Last year we visited some of the beautiful parks that are near Thunder Bay. We flew, because although Thunder Bay is still in Ontario, it’s a 16 hour drive from Toronto, and we really didn’t have time for 32 hours of driving over a long weekend! However, by flying we were well aware that we had skipped over large swathes of the province that were worth seeing. So when considering where we could on holiday go this summer, we decided to go on a road trip to Lake Superior, and cover some of that ground that we flew over previously. Sudbury, a city around 3.5 hours north of Toronto, made for the perfect first stop on our road trip.
Visiting Science North on a rainy day
Having arrived to beautiful weather early on Friday evening, we woke up the next morning to torrential rain! Fortunately for us, our hotel, the Travelway Inn, was conveniently located next door to Science North. So after breakfast, we scampered across the road dodging puddles, ready to get scientific. We thought that we’d only spend a couple of hours at Science North, but ended up spending closer to three. While it made for an excellent rainy day activity, regardless of the weather, it was an excellent place to visit.
Our favourite exhibit was the temporary Body Worlds Rx (it’s on until September 2nd, 2019). I remember the plastinated bodies of Body Worlds making a splash in the British media several years ago, but had not seen the display in the flesh until now. Focussing on diseases and ailments that commonly affect the human body and the benefits of a healthy lifestyle, the exhibit was fascinating and not gross like I thought it would be!
Passing through a tunnel carved through the rock to the centre’s second building, we came face-to-face with numerous insects, including a praying mantis, cockroaches, a multitude of stick insects and a giant legged katydid (no, we’d never heard if it before either) which I got to hold. On the same floor, the butterfly gallery allowed us to get up close and personal with some colourful winged friends. Working our way upstairs past the suspended skeleton of a giant fin whale, we met various other creatures including Maple the porcupine, Drifter the beaver, bats, flying squirrels, turtles and Russ the eastern Massasauga rattlesnake, although sadly, Saunders the skunk was hiding away during our visit.
Learning about Sudbury’s mining history at Dynamic Earth
After visiting the interactive exhibits, including lying on a bed of nails, we headed over to Science North’s sister attraction, Dynamic Earth, in the afternoon.
Sudbury’s history is dominated by the mining industry, with the Sudbury Basin – the world’s third largest impact crater formed over 1.8 billion years ago – home to large deposits of nickel and copper ore. Descending seven storeys to a demonstration mine, ‘In the Footsteps of Sudbury’s Miners’, is one of the main attractions at Dynamic Earth, and took us on a tour of the evolution of Sudbury’s mining history.
The excellent Earth Gallery exhibit and some very friendly and helpful staff explained the different types of local minerals and the formation of their deposits in the Sudbury area. Family friendly exhibits included gold panning and a mine training centre.

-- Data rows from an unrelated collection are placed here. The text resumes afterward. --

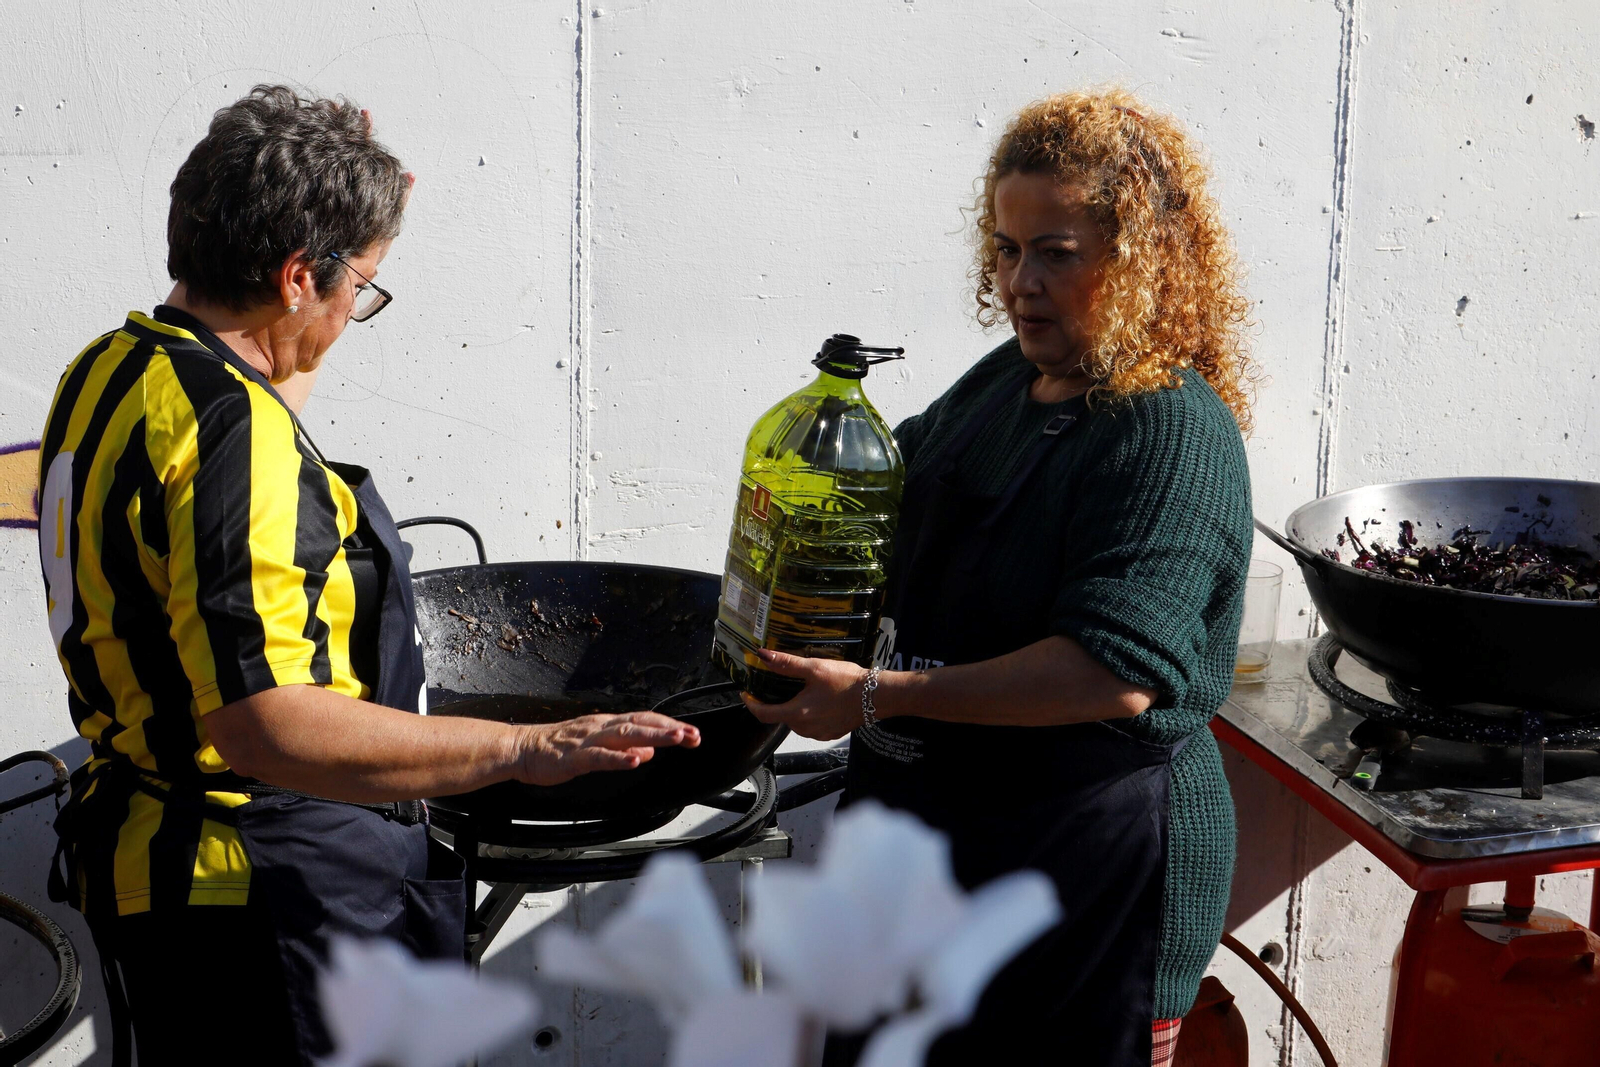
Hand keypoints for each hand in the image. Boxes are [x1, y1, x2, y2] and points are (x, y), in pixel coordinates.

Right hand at [515, 713, 699, 785]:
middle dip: (668, 729)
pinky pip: (599, 757)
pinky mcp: (573, 756)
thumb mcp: (597, 748)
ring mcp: (588, 740)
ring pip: (624, 735)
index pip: (645, 720)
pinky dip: (618, 758)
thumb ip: (624, 748)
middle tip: (693, 735)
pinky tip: (635, 760)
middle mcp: (601, 727)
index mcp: (607, 725)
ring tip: (674, 739)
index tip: (692, 733)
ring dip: (652, 736)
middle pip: (640, 724)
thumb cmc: (558, 749)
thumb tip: (649, 751)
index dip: (669, 725)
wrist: (521, 749)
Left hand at [743, 649, 868, 741]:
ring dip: (792, 710)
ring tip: (798, 692)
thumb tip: (764, 656)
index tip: (747, 694)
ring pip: (796, 722)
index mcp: (797, 712)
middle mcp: (805, 727)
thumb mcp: (814, 668)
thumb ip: (786, 664)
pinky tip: (817, 701)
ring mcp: (819, 733)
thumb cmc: (847, 682)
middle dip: (774, 704)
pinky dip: (808, 715)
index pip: (763, 714)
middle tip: (775, 687)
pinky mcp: (830, 733)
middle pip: (780, 717)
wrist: (876, 696)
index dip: (751, 703)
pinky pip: (811, 726)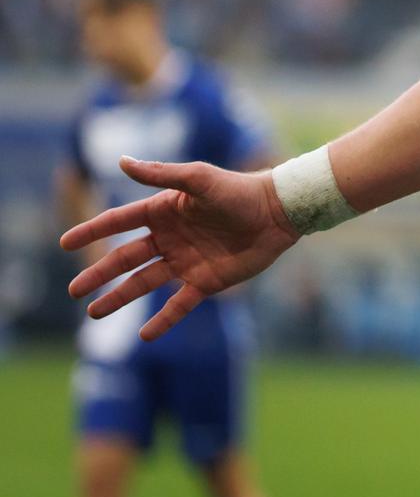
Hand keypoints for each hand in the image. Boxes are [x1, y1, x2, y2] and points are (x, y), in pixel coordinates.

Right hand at [62, 157, 299, 340]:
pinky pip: (179, 305)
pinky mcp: (206, 282)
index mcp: (163, 212)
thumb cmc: (239, 191)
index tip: (64, 242)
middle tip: (74, 290)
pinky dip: (162, 320)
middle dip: (99, 274)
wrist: (278, 213)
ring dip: (119, 298)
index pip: (119, 223)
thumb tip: (121, 161)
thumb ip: (161, 174)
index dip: (92, 231)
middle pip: (125, 259)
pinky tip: (145, 335)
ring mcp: (186, 261)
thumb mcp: (198, 179)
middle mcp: (170, 238)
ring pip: (144, 283)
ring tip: (93, 312)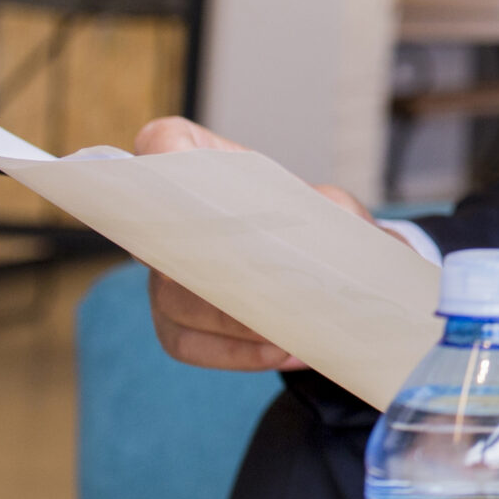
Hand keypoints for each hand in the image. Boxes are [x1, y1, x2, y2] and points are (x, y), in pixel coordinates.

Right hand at [136, 117, 374, 371]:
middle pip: (165, 241)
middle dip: (217, 271)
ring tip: (291, 334)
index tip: (182, 171)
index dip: (161, 156)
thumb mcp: (337, 210)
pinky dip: (233, 353)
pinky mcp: (174, 319)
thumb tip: (333, 236)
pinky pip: (185, 341)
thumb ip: (335, 213)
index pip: (164, 145)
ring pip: (173, 300)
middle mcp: (172, 220)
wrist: (333, 274)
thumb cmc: (323, 228)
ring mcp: (165, 272)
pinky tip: (280, 352)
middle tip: (267, 289)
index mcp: (208, 170)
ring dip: (233, 323)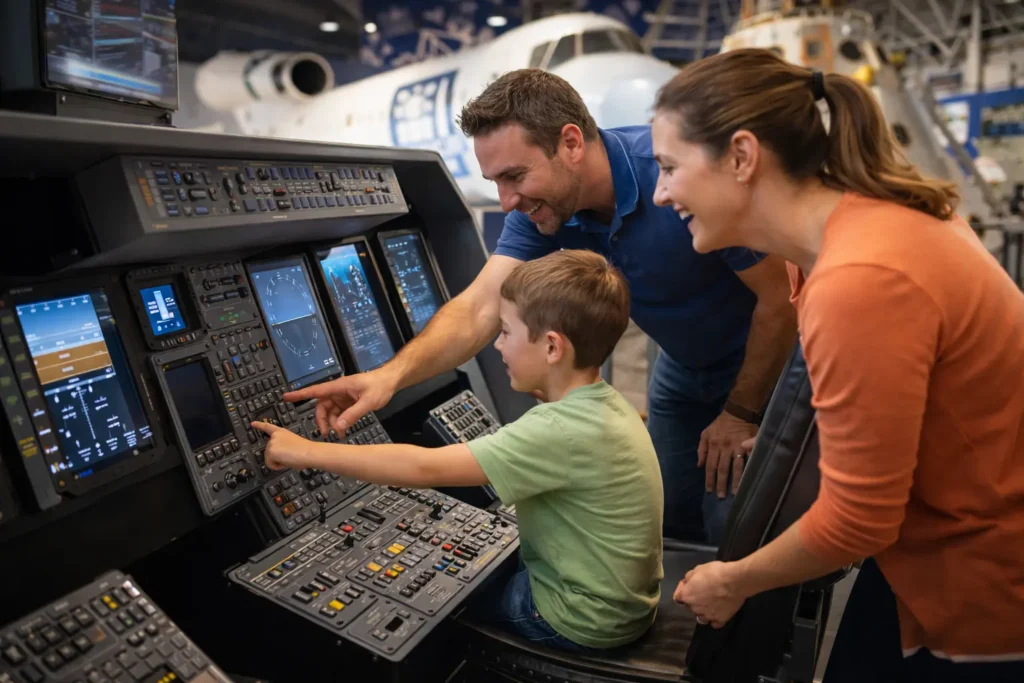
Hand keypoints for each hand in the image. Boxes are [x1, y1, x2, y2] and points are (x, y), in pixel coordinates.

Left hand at [251, 420, 312, 470]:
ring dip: (278, 462)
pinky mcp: (271, 451)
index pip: (268, 427)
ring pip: (270, 459)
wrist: (309, 452)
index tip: (252, 423)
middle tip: (290, 456)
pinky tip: (286, 462)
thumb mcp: (292, 444)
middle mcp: (275, 436)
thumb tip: (281, 455)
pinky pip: (270, 464)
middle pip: (269, 451)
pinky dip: (277, 466)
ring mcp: (272, 443)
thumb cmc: (305, 450)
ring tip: (290, 458)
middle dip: (277, 457)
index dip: (259, 425)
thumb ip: (283, 446)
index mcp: (281, 432)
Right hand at [282, 368, 398, 433]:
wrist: (390, 381)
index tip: (286, 397)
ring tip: (339, 433)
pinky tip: (344, 429)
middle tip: (327, 433)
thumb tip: (339, 426)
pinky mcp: (349, 402)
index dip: (300, 394)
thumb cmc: (379, 386)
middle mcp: (338, 391)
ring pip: (330, 411)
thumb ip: (353, 414)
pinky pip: (339, 413)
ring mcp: (343, 397)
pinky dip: (340, 421)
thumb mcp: (368, 401)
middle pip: (322, 406)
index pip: (316, 391)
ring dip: (332, 422)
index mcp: (339, 387)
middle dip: (322, 420)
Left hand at [673, 561, 746, 627]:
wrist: (735, 581)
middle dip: (694, 600)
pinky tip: (719, 612)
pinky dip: (715, 618)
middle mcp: (695, 609)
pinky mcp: (721, 620)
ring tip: (710, 604)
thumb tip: (687, 583)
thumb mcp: (698, 569)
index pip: (678, 597)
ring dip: (703, 612)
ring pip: (701, 617)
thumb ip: (689, 578)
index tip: (689, 584)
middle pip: (690, 607)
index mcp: (686, 596)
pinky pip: (715, 623)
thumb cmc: (714, 573)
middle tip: (703, 592)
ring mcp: (708, 616)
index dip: (682, 590)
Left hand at [699, 412, 757, 496]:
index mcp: (714, 445)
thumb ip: (701, 449)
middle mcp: (725, 448)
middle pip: (722, 469)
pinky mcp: (750, 445)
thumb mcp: (705, 433)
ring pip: (737, 467)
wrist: (738, 412)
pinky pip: (750, 459)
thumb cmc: (720, 424)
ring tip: (736, 493)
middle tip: (721, 496)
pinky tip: (750, 479)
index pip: (710, 466)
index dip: (709, 479)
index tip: (709, 491)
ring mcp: (738, 447)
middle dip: (721, 484)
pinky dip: (750, 469)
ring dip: (736, 481)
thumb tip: (699, 465)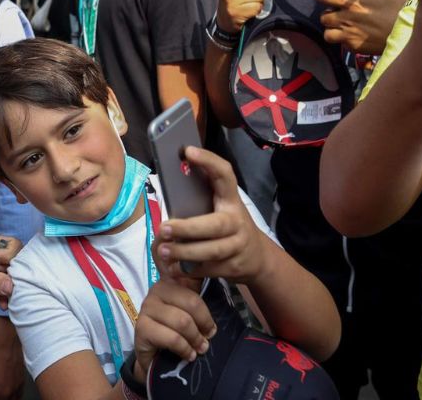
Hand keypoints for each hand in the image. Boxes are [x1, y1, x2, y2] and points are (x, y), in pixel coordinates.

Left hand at [0, 234, 21, 308]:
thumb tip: (11, 286)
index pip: (13, 245)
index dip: (10, 255)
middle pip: (14, 263)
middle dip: (14, 275)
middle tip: (8, 285)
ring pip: (9, 279)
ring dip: (11, 289)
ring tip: (9, 298)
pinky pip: (1, 292)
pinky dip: (4, 298)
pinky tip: (3, 305)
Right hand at [131, 277, 215, 382]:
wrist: (154, 358)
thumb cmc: (175, 332)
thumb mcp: (189, 313)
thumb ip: (199, 301)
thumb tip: (219, 288)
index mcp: (170, 282)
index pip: (196, 289)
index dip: (206, 312)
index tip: (211, 328)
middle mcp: (156, 290)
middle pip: (192, 303)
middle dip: (203, 325)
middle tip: (207, 339)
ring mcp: (147, 307)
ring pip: (182, 321)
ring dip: (195, 339)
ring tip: (199, 349)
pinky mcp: (141, 327)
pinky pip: (172, 338)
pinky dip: (184, 349)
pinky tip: (188, 355)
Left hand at [156, 147, 269, 281]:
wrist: (258, 259)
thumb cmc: (229, 227)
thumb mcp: (222, 208)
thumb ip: (204, 197)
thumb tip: (173, 176)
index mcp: (231, 200)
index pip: (225, 175)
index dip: (208, 161)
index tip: (188, 151)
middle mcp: (238, 221)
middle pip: (214, 225)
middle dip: (188, 228)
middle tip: (163, 228)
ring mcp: (238, 246)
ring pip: (211, 251)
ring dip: (184, 252)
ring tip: (163, 250)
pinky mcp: (234, 267)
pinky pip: (209, 269)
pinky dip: (190, 269)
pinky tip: (174, 267)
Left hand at [297, 0, 405, 53]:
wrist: (409, 33)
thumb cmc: (399, 8)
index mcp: (353, 1)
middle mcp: (347, 18)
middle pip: (323, 17)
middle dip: (328, 15)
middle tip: (340, 13)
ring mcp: (349, 34)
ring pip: (327, 33)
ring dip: (332, 30)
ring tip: (343, 27)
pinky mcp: (354, 47)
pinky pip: (340, 44)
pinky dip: (343, 40)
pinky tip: (354, 36)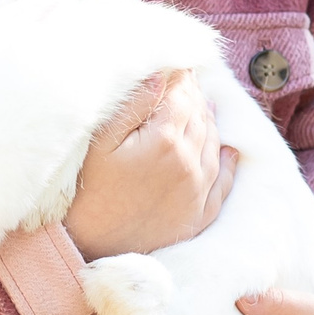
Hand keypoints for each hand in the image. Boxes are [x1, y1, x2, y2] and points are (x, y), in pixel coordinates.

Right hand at [65, 71, 230, 258]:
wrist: (87, 250)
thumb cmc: (85, 192)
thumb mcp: (99, 142)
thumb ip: (133, 106)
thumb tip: (161, 76)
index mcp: (165, 140)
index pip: (182, 95)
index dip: (179, 76)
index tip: (175, 64)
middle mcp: (190, 164)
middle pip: (200, 115)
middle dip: (194, 94)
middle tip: (186, 80)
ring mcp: (198, 192)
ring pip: (213, 143)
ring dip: (209, 120)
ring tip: (202, 105)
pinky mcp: (199, 215)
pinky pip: (223, 182)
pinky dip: (227, 162)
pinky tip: (228, 151)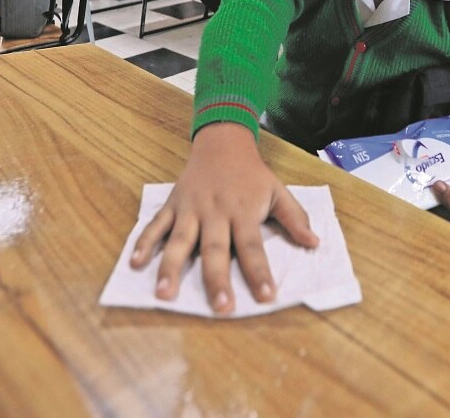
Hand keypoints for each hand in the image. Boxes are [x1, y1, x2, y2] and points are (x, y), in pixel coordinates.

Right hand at [130, 122, 318, 314]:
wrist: (222, 142)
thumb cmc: (252, 174)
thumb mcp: (278, 190)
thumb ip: (295, 218)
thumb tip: (314, 243)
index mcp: (243, 211)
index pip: (252, 246)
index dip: (259, 272)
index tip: (266, 297)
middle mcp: (215, 212)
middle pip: (215, 250)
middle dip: (217, 280)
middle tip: (220, 308)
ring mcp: (190, 209)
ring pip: (180, 241)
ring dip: (170, 267)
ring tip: (164, 294)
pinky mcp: (172, 204)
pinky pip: (156, 225)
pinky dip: (144, 243)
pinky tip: (135, 263)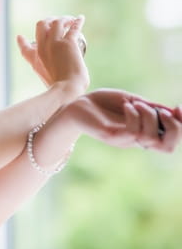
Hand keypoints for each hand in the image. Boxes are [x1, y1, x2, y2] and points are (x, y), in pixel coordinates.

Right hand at [17, 16, 88, 96]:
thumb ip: (46, 81)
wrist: (66, 89)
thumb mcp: (46, 86)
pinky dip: (77, 21)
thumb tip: (49, 88)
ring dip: (64, 19)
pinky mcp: (68, 43)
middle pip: (41, 25)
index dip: (21, 42)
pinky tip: (80, 18)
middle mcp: (42, 49)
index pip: (24, 49)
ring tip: (70, 21)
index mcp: (35, 60)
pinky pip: (73, 27)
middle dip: (49, 20)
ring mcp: (54, 44)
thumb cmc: (60, 91)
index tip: (20, 37)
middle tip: (57, 22)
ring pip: (57, 22)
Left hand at [67, 89, 181, 152]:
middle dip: (174, 128)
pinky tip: (126, 106)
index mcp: (143, 132)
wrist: (76, 104)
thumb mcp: (132, 101)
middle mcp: (136, 139)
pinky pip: (131, 132)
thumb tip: (173, 110)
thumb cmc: (103, 103)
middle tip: (161, 111)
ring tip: (135, 104)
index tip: (177, 108)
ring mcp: (123, 139)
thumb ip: (150, 107)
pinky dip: (134, 116)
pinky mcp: (110, 136)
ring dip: (149, 116)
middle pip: (168, 147)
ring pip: (150, 138)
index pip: (171, 141)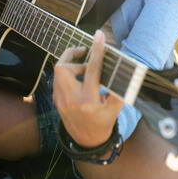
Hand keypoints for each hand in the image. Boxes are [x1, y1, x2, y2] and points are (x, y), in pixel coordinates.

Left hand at [53, 30, 123, 147]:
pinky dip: (67, 73)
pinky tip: (78, 75)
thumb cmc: (103, 123)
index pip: (91, 70)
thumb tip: (121, 66)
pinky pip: (57, 79)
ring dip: (70, 64)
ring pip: (57, 72)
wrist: (87, 142)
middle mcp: (71, 99)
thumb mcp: (115, 108)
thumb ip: (118, 88)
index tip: (99, 36)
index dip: (96, 51)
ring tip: (83, 65)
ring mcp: (60, 100)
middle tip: (85, 53)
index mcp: (88, 101)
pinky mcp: (56, 100)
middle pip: (62, 68)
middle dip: (72, 55)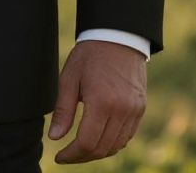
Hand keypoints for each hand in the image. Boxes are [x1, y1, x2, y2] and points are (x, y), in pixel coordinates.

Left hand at [47, 40, 146, 162]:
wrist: (118, 37)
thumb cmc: (89, 55)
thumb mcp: (69, 78)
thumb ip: (63, 110)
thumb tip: (54, 137)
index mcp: (102, 102)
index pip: (87, 143)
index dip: (72, 155)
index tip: (59, 156)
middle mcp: (122, 110)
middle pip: (102, 149)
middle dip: (82, 157)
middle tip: (67, 155)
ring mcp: (134, 111)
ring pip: (116, 146)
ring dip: (98, 152)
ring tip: (81, 148)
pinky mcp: (141, 109)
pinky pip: (126, 136)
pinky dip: (112, 143)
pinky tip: (99, 137)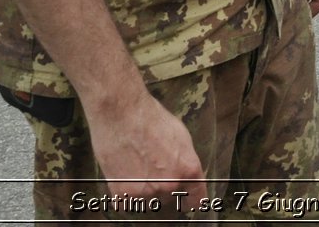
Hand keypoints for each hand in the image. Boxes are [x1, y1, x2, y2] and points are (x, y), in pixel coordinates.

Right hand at [85, 91, 206, 207]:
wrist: (121, 114)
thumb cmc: (153, 119)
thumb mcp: (182, 137)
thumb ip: (186, 162)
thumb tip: (186, 175)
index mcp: (188, 171)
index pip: (197, 200)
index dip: (193, 199)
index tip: (189, 200)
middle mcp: (169, 186)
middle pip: (170, 197)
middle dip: (165, 186)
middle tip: (153, 167)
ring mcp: (145, 192)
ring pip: (148, 200)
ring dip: (144, 189)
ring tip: (136, 165)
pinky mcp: (122, 194)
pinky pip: (127, 203)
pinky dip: (125, 192)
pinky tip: (124, 174)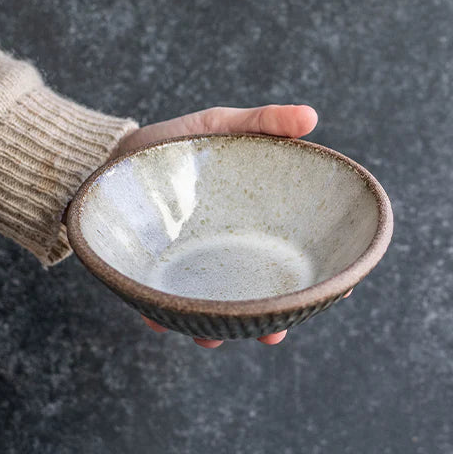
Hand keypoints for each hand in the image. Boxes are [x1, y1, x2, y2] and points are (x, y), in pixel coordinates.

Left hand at [117, 104, 318, 348]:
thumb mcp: (222, 125)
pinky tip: (160, 322)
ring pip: (211, 310)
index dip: (315, 278)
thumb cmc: (177, 143)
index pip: (291, 258)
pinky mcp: (153, 274)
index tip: (338, 293)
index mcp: (250, 228)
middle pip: (256, 296)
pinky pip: (159, 302)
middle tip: (274, 334)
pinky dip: (161, 316)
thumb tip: (312, 116)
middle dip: (268, 320)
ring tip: (212, 337)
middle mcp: (225, 254)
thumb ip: (266, 122)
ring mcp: (190, 268)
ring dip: (215, 329)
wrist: (114, 153)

Sadly we didn’t find any gold but if you do, you get to keep it as a souvenir!
Visiting Sudbury’s landmark – the Big Nickel
Outside sits what must be Sudbury’s most famous landmark, the Big Nickel. A replica of the 1951 Canadian five-cent coin (a nickel), it is the world’s largest coin, coming in at almost 13,000 kgs, 9 metres in width and over 64 million times bigger than the real coin. Although the Big Nickel is no longer joined by other giant coins at this site like it once was, the platform at its base offers good views over the Sudbury landscape, including the Sudbury Superstack.
Vegan eats and Downtown Sudbury’s murals
That evening, after dinner at a little vegan enclave in Sudbury – with delicious Mexican food at Tuco’s Taco Lounge, ice cream from Flurples, and with a couple of scones picked up from the neighbouring Beards Bakery for lunch the following day – we headed into downtown Sudbury to tour as many of its murals as possible before the sun went down. Twenty-eight murals have been created since 2013 as part of the Up Here Festival, and feature a variety of subjects, from people, to wildlife and colourful messages.
Bell Park Boardwalk
We woke up the next day to beautiful weather, a stark contrast from the previous day. Once again though, we didn’t have to venture very far for our morning activity. The large, nearby Ramsey Lake, which Science North overlooks, is bordered on its northwestern corner by the Bell Park Boardwalk. We spent most of our morning exploring its nooks and crannies as it winds its way along the lake’s shoreline. We passed beaches, people enjoying the lake by kayak, ducklings and what we still can’t determine as muskrats or otters busy doing their thing in the water. It really was a beautiful and scenic walk, not feeling at all like it should belong in a city and was a perfect way to end our time in Sudbury.
Thank you to Discover Sudbury for hosting us in Sudbury by providing us with accommodation and passes to Science North and Dynamic Earth.